By Richard Mahapatra
Published: Tuesday 15 March 2011

Where did the Rs 100,000 crore pumped into drinking water supply go?

imageIndia’s rural drinking water supply programme has become a Sisyphean task. Every year government claims covering more habitations with drinking water provisions. But the inches of progress is negated by a phenomenon called slippage. It means fully covered habitations slip back to the not-covered or partially covered state. Over decades, this has created a situation where government spends more on retaining slipped-back habitations than on creating drinking water provisions for habitations where none exists. This may partly explain India’s consistent failure in meeting deadlines for universal coverage of drinking water in rural areas.

Every year around 100,000 fully covered habitations slip back to the not-covered status. Till early 1990s India had fewer slipped-back habitations than not-covered habitations. Since early 2000s the trend reversed. The extent of slippage can be gauged from the fact that in 2005 when the Centre started the Bharat Nirman programme it had 55,067 not-covered habitations, while the number of accumulated slipped-back habitations was six times: 331,000.

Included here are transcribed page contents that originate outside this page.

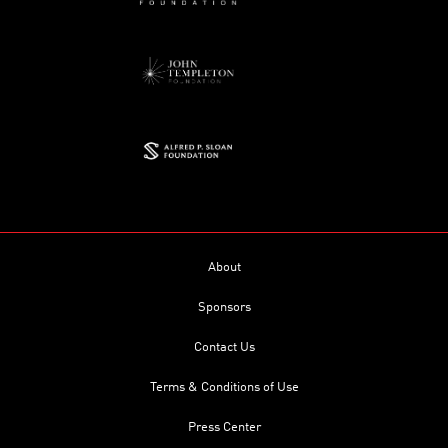
About
Sponsors
Contact Us
Terms & Conditions of Use
Press Center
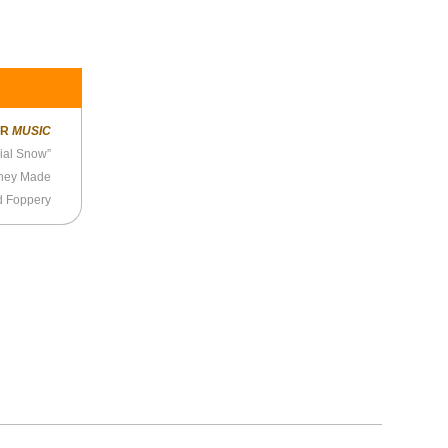
ER
MUSIC
cial Snow”
They Made
d Foppery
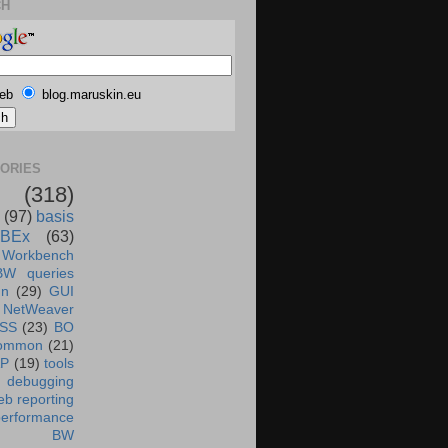
CH
eb
blog.maruskin.eu
ORIES
(318)
(97)
basis
BEx
(63)
 Workbench
BW queries
un
(29)
GUI
NetWeaver
SS
(23)
BO
ommon
(21)
AP
(19)
tools
debugging
b reporting
performance
BW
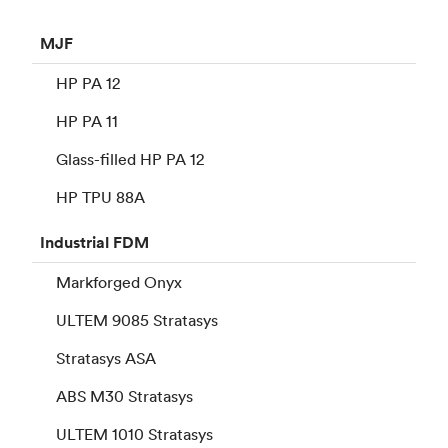
MJF
HP PA 12
HP PA 11
Glass-filled HP PA 12
HP TPU 88A
Industrial
FDM
Markforged Onyx
ULTEM 9085 Stratasys
Stratasys ASA
ABS M30 Stratasys
ULTEM 1010 Stratasys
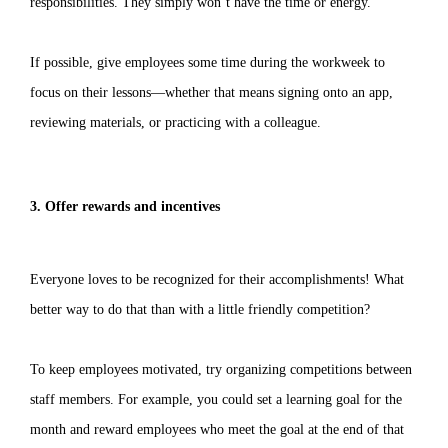
responsibilities. They simply won’t have the time or energy.
If possible, give employees some time during the workweek to
focus on their lessons—whether that means signing onto an app,
reviewing materials, or practicing with a colleague.
3. Offer rewards and incentives
Everyone loves to be recognized for their accomplishments! What
better way to do that than with a little friendly competition?
To keep employees motivated, try organizing competitions between
staff members. For example, you could set a learning goal for the
month and reward employees who meet the goal at the end of that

While we know the reasons for slippage for sure, its socio-economic cost is yet to hit home. India’s total expenditure (since Independence) on drinking water and sanitation would reach Rs 100,000 crore by 2012. And since water-borne diseases are a major reason for rural morbidity, slippage also has a social cost. Interest in measuring the costs of slippage in India is growing. Those involved in such studies say this will show what a sustainable rural drinking water project would cost.

Slippage has altered the pattern of government’s spending on rural drinking water programme. It spends more on slipped-back habitations than on habitations that still remain uncovered. Government data till January 2010 shows 88 per cent of the allocation for rural drinking water schemes is for creating provisions for slipped-back habitations, leaving 2.1 per cent for habitations not having access to drinking water provisions (10 per cent is for quality-affected areas).

Economists K Pushpangadan and G Murugan of the Centre for Development Studies in Kerala measured the socio-economic cost of slippage in rural drinking water coverage in India. They took into account the magnitude of slippage, number of people affected and the cost of per capita coverage in 32 states and Union Territories that had reported slippage during 1993-2002. They found the total cost of slippage for the period was Rs 1,621 crore, calculated at 2007 rates.

At the same time, lack of easy access to drinking water has been breeding a corrupt system. This is an enormous economic burden for the poor. In 2008, a study by the Delhi-based Centre for Media Studies in collaboration with Transparency International India found that below-poverty-line (BPL) households were spending a substantial amount of money as bribe to get drinking water. The study that covered samples from across the country found that BPL households paid Rs 2,390 lakh in bribes. “Occasions for bribery were installation/maintenance of hand pumps, meter installation, pipe repair, supply of irrigation water, etc.,” said the report.

As pointed out earlier, unsafe water increases health risks and accompanying expenditure. If out-of-pocket health expenses are factored into poverty measurement, rural poverty would rise by 3.6 per cent, according to an analysis by Indrani Gupta of the Delhi-based Institute of Economic Growth. She carried out the study for the Planning Commission’s Expert Group on Poverty. Gupta analysed the consumer expenditure data and health expenditure data gathered through two rounds of the National Sample Survey Organisation. She found both rural and urban poverty increases when out-of-pocket health expenditures are adjusted in poverty measurement. In fact, rural poverty rises more than urban poverty. Data from both the survey rounds (55th and 61st) showed similar results. “These results indicate that out-of-pocket expenses are more poverty-inducing in rural areas than the urban, and their impact on poverty has increased over the years,” states the analysis.

Slippage is not a new phenomenon but it has become more pronounced. This indicates fundamental problems in the way we design our programmes and policies. The guidelines for the national rural drinking water programme adopted in 2009 did recognise the problems. The biggest problem is that water sources are either drying up due to less recharge of groundwater—it meets 85 per cent demand—or water is not available round the year. Going by government’s own reasoning, 40-50 per cent of the slippage happens because of this reason. But these sources invariably do not come under the department of drinking water supply. To curb slippage and the huge socio-economic cost, the rural drinking water programme must seek convergence with conservation of water sources.